Por: Gustavo Páez Escobar

No repuestos aún los colombianos de las adversidades de 1979, entramos con recelo, y esto es inevitable, en los augurios del año bisiesto. Nada confor­table resulta el inventario de esta jornada donde a los apremios de la vida económica en constante crisis se sumaron los desastres del crudo invierno y de dos terremotos devasta­dores.

Si bien el final de año representa motivo de satisfacción cuando se ha realizado una labor útil y se han cumplido con dignidad los compromi­sos con el país y la familia, la mayoría de los hogares colombianos, aunque puedan hacer este balance, experi­mentan sensación de alivio al llegar a la otra orilla. Es como si se atravesara un río tormentoso que estuvo a punto de hacernos naufragar.

Pero en el otro lado nos espera, y mejor, nos desafía, el incierto peregri­nar de la nueva etapa que no se ofrece promisoria, y no por el influjo que pueda tener el calumniado año bisiesto, sino por los signos negativos que se abren en el porvenir que ya comenzamos a transitar.

Reconociendo los esfuerzos guber­namentales por frenar la inflación que parece inmanejable, los expertos de la economía sostienen que en 1980 habrá que buscar fórmulas mucho más agresivas, o sea, más sabias, para evitar los desastres sociales que estamos sufriendo y que se ciernen más inclementes sobre el futuro.

Bien es sabido que la inflación desmesu­rada apura las revoluciones. Y es que la consecuencia natural de la inflación es la carestía de la vida, proceso mundial que, sin embargo, no debe servirnos de consuelo para dejarnos llevar por la corriente. Con el argu­mento de que las alzas son inevitables, todos los días nos hallamos con nuevas y ruinosas sorpresas en los precios del consumo doméstico.

Unas alzas encadenan otras, y para todas hay resignación. Pero el pueblo no soporta más. Se habían pedido sacrifi­cios para 1979, los que se dieron con largueza, y también se ofrecieron mejores horizontes, pero estos se ven nublados.

El país necesita mayor producción. El crédito debe generar más cosechas y la industria mover el verdadero engranaje económico que dista mucho de conquistarse. Los cafeteros se quejan de la baja rentabilidad del producto, debilitada por su precio inequitativo y la presión de alzas continuas en los insumos y en la mano de obra.

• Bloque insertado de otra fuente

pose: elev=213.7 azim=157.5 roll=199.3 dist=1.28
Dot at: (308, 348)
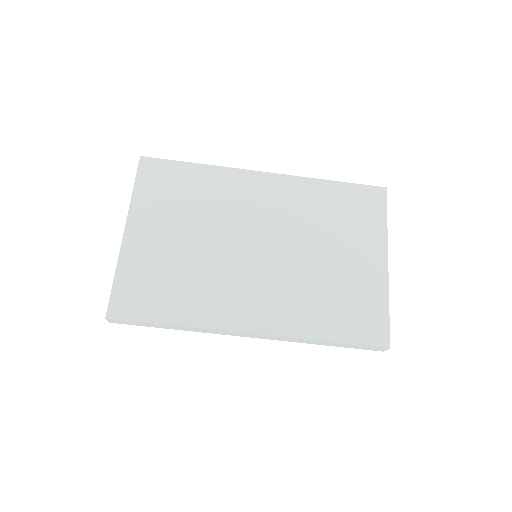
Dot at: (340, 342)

Los bancos, afectados por restricciones y severas medidas mone­tarias, para subsistir elevan las tasas del interés corriente y todos sus servicios, y los usuarios, por lógica, hacen lo propio con sus artículos. Ante la estrechez del crédito bancario, con el eterno argumento de que así se controla la inflación, los usureros hacen de las suyas y crean otra distorsión económica.

Si se aplicara mano fuerte a los intermediarios, otros pulpos insacia­bles que están acabando con la tranquilidad de las familias, muchas sorpresas gratas nos traería el año bisiesto. Un producto pasa por cuatro o cinco manos, siempre revendido, has­ta el consumidor final.

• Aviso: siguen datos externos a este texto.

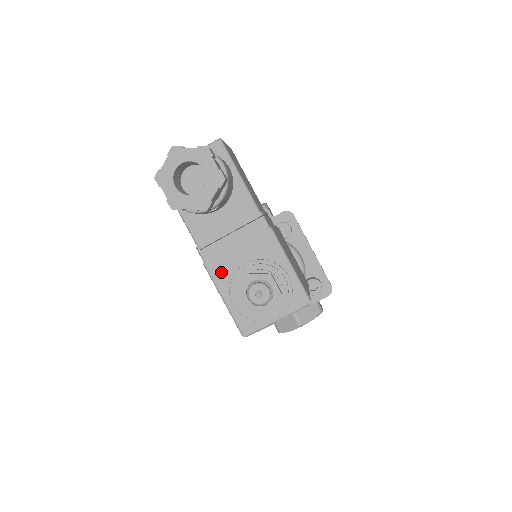
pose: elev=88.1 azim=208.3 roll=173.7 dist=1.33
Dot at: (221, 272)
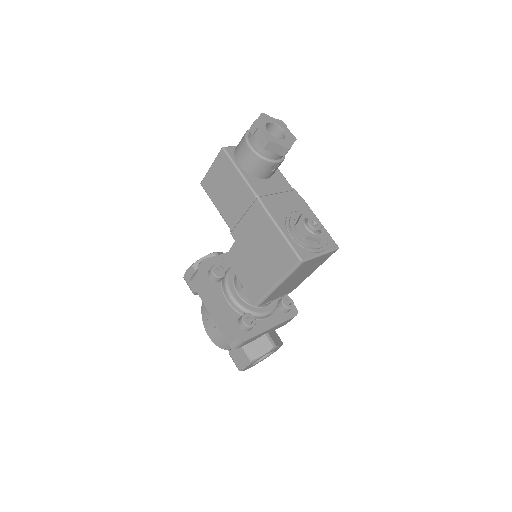
Dot at: (277, 214)
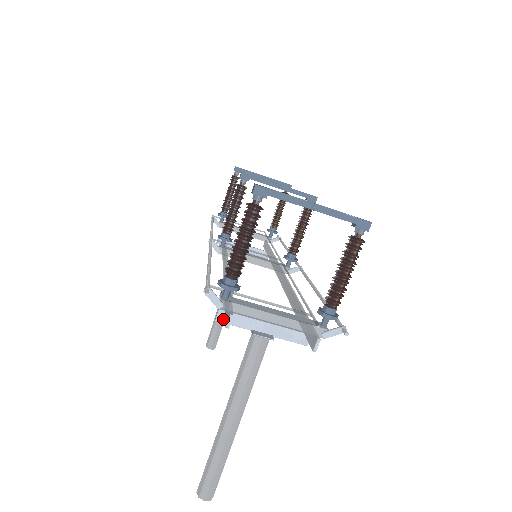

En el campo, una naranja vale $0.15, y $1.50 en la plaza; una mandarina, $0.50, y $5.00 en la plaza; el racimo de bananos, $15.00, y $200.00 después de transitar por las cadenas de intermediarios. Se echan de menos cooperativas agrícolas bien organizadas para sal­var las cosechas y abaratar la vida.

Habría que decretar la muerte civil a los especuladores, si en realidad hay el propósito de defender al pueblo. Los comerciantes inescrupulosos su­ben a diario sus mercancías y nadie los controla. La medida efectiva no es otra que cerrarles los establecimientos y negarles la licencia para que ejerzan el comercio.

Ante el drama de la miseria colom­biana el país se desgasta en politique­rías y enredos menudos. En lugar de debatir nuestros políticos normas so­ciales de sabias proyecciones, viven trenzados en rencillas personales y preocupados por el último puesto de la comarca.

Así entramos a 1980, año bisiesto que a pesar de las supersticiones podría salvarnos si hay mayor conciencia de nuestros males. No obstante los vientos contrarios que corren por el suelo colombiano, lo recibimos con optimismo y la esperanza de que Dios ilumine a nuestros gobernantes para conseguir la mejoría que necesitamos y que reclamamos con angustiado afán.

El Espectador, Bogotá, 3-I-1980.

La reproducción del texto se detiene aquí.